The Small Business Administration has released additional guidance in the form of revised interim rules. We have put together the following highlights from the revised interim rules, though we advise that PPP loan recipients review the actual rule changes.
The following are the most significant points from the revised interim rules:
- Alternative Covered Period.Although there is the ability to select the 24 week or 8 week period, the alternative covered period for payroll from the pre-existing interim rules survived the revision. What this means is that for payroll costs only, a borrower can choose to start the covered period on the date of disbursement of the loan proceeds OR the first day of the first payroll cycle in the covered period (the alternative payroll covered period). Please consider all these options when electing a covered period.
- If Less than 60% of Loan Used for Payroll Costs – Still Eligible forSome Forgiveness. Differing from the Flexibility Act, the new interim final rule provides that a borrower who uses less than 60% of the PPP loan amount for payroll costs during the relevant covered period will continue to be eligible for partial loan forgiveness. Note that because the CARES Act is now clear on its face that 60% of loan proceeds must be used in order to receive forgiveness, the safest action is to follow the law, rather than the interim rules and use at least 60% of the loan on payroll costs.
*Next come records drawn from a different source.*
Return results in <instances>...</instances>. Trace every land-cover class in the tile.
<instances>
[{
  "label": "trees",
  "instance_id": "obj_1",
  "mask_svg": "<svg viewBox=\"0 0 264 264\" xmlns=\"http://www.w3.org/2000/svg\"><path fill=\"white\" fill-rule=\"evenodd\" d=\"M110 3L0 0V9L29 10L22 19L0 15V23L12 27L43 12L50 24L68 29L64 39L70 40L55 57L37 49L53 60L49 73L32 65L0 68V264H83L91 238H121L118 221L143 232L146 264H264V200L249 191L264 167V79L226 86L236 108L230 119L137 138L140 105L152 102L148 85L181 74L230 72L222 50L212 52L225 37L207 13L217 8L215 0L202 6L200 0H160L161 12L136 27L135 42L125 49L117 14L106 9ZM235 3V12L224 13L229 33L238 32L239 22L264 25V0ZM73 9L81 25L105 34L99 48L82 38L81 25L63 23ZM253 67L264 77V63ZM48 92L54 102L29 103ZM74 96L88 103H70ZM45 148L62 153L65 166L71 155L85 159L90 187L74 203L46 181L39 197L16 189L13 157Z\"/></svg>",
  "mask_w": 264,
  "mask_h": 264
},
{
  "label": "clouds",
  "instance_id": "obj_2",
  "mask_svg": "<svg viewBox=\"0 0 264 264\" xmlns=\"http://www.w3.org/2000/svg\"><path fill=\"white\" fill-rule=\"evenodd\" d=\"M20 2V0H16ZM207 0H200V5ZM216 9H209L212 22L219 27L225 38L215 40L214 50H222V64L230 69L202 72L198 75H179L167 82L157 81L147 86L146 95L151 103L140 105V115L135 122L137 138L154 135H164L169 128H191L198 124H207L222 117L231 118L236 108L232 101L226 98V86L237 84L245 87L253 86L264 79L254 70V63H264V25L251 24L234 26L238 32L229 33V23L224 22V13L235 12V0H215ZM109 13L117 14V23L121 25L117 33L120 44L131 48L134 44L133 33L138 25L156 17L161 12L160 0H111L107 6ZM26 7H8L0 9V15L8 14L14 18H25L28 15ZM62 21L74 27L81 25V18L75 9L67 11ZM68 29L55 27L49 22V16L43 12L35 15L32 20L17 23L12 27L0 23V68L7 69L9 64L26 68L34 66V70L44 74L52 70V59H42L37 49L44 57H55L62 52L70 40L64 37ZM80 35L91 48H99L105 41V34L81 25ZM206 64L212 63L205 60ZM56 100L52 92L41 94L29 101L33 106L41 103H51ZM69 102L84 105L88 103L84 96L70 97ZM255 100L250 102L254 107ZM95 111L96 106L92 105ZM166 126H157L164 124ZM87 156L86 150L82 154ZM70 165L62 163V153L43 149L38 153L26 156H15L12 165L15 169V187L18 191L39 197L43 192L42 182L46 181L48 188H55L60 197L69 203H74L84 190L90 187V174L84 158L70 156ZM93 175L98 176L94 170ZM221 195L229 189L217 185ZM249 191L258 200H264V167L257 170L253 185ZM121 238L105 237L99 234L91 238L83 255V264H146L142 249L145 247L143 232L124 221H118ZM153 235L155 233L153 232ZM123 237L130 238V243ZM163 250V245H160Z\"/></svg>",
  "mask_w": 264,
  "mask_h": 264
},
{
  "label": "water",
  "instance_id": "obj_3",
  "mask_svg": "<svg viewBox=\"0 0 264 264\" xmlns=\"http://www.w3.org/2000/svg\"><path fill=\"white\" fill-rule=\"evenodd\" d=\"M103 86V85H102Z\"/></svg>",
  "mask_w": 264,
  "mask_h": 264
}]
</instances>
- Increase in 100k Cap.The interim final rule increases the cap on individual employees’ salaries from $15,385 during the 8-week covered period to $46,154 during the 24-week covered period. However, the rule only increases the cap on owner compensation from $15,835 during the 8-week covered period, to $20,833 for a 24-week covered period, across all businesses owned.
- Early Submission of Forgiveness Application.The revised interim final rule clarifies that a borrower may submit a loan forgiveness application any time on or before the maturity date of the loan, including before the end of the chosen 8 week or 24 week covered period. If the borrower has used all of the loan proceeds for which the borrower is requesting forgiveness. However, if you choose to apply for forgiveness early, do not do so before you remedy any reduction in salaries (more than 25%). Borrowers who apply for forgiveness must calculate these reductions over the full covered period and cannot mitigate any reductions post-filing for forgiveness. While not specifically addressed, FTE reductions should be addressed before applying as well.
- Safe Harbor Due to Compliance with COVID-Related Documentation Guidance. If a borrower has reduced FTEs and intends to rely on the Flexibility Act’s new FTE safe harbor for businesses activity reductions due to a COVID shutdown order, a borrower must provide copies of the applicable COVID Requirements or Guidance for each business location, as well as any relevant borrower financial records.